Au niveau tissulaire, le phénomène le plus important est l'apparition d'une fibrose induite par l'inflammation chronique. Le fort degré de fibrose du tissu adipeux d'obèse pourrait altérer la capacité de communication et la vitalité des adipocytes enchâssés dans la matrice fibrose et, par conséquent, la plasticité du tissu adipeux.
En outre, il semblerait que les macrophages exercent un puissant effet inhibiteur sur la différentiation adipocytaire. En effet, le comportement des préadipocyte placés dans un milieu contenant des macrophages activés sécrétant des facteurs proinflammatoires apparaît modifié. Ils échouent à se différencier normalement, tendent à s'allonger et à acquérir une capacité de migration. Leur signature moléculaire est de type inflammatoire et l'expression des gènes de la fibrose est également augmentée.
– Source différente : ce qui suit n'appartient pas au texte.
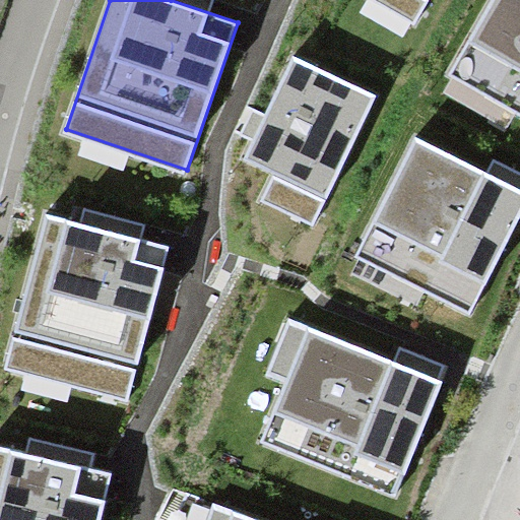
[(429,0),(384,0),(418,19),(429,0)]
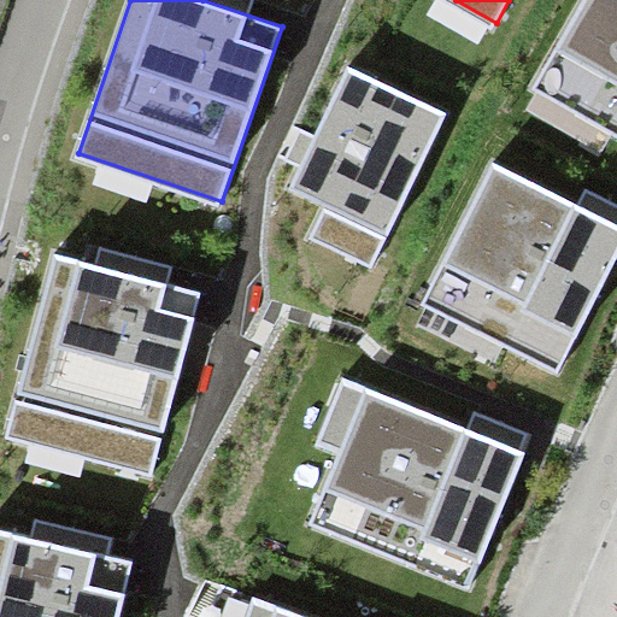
[(616,0),(589,0),(541,82),(616,125),(616,0)]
Ces préadipocytes dysfonctionnels fabriquent des composants de la matrice extracellulaire tels que la fibronectine et le collagène.
Ces travaux d'exploration à partir de modèles cellulaires humains suggèrent donc que l'inflammation bas bruit affectant le tissu adipeux perturbe profondément la biologie des adipocytes et des préadipocytes et, par voie de conséquence, réduirait la capacité d'expansion du tissu adipeux. Une hypothèse avancée est que le tissu adipeux, dans ce cas, ne peut plus jouer son rôle protecteur de stockage des acides gras qui vont se déverser dans le sang et se concentrer dans les organes.
L'obésité devient alors une pathologie d'organes avec l'apparition des complications cardiovasculaires et de l'insulinorésistance, facteur de risque du diabète de type 2.
* 9 Cette question nourrit le débat scientifique.